Repeat the data exactly, with every line included.
==== Provided material ====
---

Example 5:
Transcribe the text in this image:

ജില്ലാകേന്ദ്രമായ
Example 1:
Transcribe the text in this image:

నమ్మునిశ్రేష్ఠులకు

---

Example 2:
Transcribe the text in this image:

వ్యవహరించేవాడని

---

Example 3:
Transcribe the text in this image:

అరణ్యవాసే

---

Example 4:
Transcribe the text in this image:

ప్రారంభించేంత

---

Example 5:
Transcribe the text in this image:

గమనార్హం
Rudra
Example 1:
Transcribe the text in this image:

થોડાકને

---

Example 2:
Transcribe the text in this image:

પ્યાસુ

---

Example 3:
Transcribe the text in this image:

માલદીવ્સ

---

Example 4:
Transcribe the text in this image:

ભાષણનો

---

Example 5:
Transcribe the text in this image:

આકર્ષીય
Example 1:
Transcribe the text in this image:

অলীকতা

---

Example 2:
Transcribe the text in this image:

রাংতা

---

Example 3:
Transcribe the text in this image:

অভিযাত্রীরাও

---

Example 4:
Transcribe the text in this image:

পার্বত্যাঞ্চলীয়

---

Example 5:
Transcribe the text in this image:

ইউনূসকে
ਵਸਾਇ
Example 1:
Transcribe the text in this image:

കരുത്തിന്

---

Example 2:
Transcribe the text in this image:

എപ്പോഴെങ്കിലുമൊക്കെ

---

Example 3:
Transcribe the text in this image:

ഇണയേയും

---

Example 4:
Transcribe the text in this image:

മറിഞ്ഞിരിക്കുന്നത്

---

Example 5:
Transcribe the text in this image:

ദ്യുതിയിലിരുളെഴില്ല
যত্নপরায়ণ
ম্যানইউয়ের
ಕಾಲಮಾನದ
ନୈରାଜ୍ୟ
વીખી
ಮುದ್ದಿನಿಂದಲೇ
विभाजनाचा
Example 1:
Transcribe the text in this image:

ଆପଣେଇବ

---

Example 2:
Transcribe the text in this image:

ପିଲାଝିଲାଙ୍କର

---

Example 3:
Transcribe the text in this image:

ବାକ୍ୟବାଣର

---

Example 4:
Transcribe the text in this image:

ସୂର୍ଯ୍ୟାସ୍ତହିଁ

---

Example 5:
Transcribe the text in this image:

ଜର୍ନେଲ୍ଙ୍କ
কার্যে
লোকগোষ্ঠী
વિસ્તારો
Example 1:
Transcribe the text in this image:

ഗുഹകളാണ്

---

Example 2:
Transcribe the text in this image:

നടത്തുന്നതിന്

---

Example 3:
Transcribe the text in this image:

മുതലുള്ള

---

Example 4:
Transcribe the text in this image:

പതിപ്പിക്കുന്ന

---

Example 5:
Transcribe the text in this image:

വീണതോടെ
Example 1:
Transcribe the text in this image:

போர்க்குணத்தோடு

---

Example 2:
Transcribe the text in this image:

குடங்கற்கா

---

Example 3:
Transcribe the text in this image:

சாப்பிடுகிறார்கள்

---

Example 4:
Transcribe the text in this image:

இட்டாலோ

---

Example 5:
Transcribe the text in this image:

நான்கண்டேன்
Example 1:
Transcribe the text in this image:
====
• [Problem solution]:
---

Example 5:
Transcribe the text in this image:

ജില്ലാകേന്ദ്രമായ
Example 1:
Transcribe the text in this image:

నమ్మునిశ్రేష్ఠులకు

---

Example 2:
Transcribe the text in this image:

వ్యవహరించేవాడని

---

Example 3:
Transcribe the text in this image:

అరణ్యవాసే

---

Example 4:
Transcribe the text in this image:

ప్రారంభించేంత

---

Example 5:
Transcribe the text in this image:

గమనార్హం
Rudra
Example 1:
Transcribe the text in this image:

થોડાકને

---

Example 2:
Transcribe the text in this image:

પ્યાસુ

---

Example 3:
Transcribe the text in this image:

માલદીવ્સ

---

Example 4:
Transcribe the text in this image:

ભાષણનો

---

Example 5:
Transcribe the text in this image:

આકર્ષીય
Example 1:
Transcribe the text in this image:

অলীকতা

---

Example 2:
Transcribe the text in this image:

রাংতা

---

Example 3:
Transcribe the text in this image:

অভিযাত্রীরাও

---

Example 4:
Transcribe the text in this image:

পার্বত্যাঞ্চলীয়

---

Example 5:
Transcribe the text in this image:

ইউনূসকে
ਵਸਾਇ
Example 1:
Transcribe the text in this image:

കരുത്തിന്

---

Example 2:
Transcribe the text in this image:

എപ്പോഴെങ്കിലുമൊക്കെ

---

Example 3:
Transcribe the text in this image:

ഇണയേയും

---

Example 4:
Transcribe the text in this image:

മറിഞ്ഞിരിക്കുന്നത്

---

Example 5:
Transcribe the text in this image:

ദ്യുതിയിലിരുളെഴില്ല
যত্নপরায়ণ
ম্যানইউয়ের
ಕಾಲಮಾನದ
ନୈରାଜ୍ୟ
વીખી
ಮುದ್ದಿನಿಂದಲೇ
विभाजनाचा
Example 1:
Transcribe the text in this image:

ଆପଣେଇବ

---

Example 2:
Transcribe the text in this image:

ପିଲାଝିଲାଙ୍କର

---

Example 3:
Transcribe the text in this image:

ବାକ୍ୟବାଣର

---

Example 4:
Transcribe the text in this image:

ସୂର୍ଯ୍ୟାସ୍ତହିଁ

---

Example 5:
Transcribe the text in this image:

ଜର୍ନେଲ୍ଙ୍କ
কার্যে
লোকগোষ্ঠী
વિસ્તારો
Example 1:
Transcribe the text in this image:

ഗുഹകളാണ്

---

Example 2:
Transcribe the text in this image:

നടത്തുന്നതിന്

---

Example 3:
Transcribe the text in this image:

മുതലുള്ള

---

Example 4:
Transcribe the text in this image:

പതിപ്പിക്കുന്ന

---

Example 5:
Transcribe the text in this image:

വീണതോടെ
Example 1:
Transcribe the text in this image:

போர்க்குணத்தோடு

---

Example 2:
Transcribe the text in this image:

குடங்கற்கா

---

Example 3:
Transcribe the text in this image:

சாப்பிடுகிறார்கள்

---

Example 4:
Transcribe the text in this image:

இட்டாலோ

---

Example 5:
Transcribe the text in this image:

நான்கண்டேன்
Example 1:
Transcribe the text in this image:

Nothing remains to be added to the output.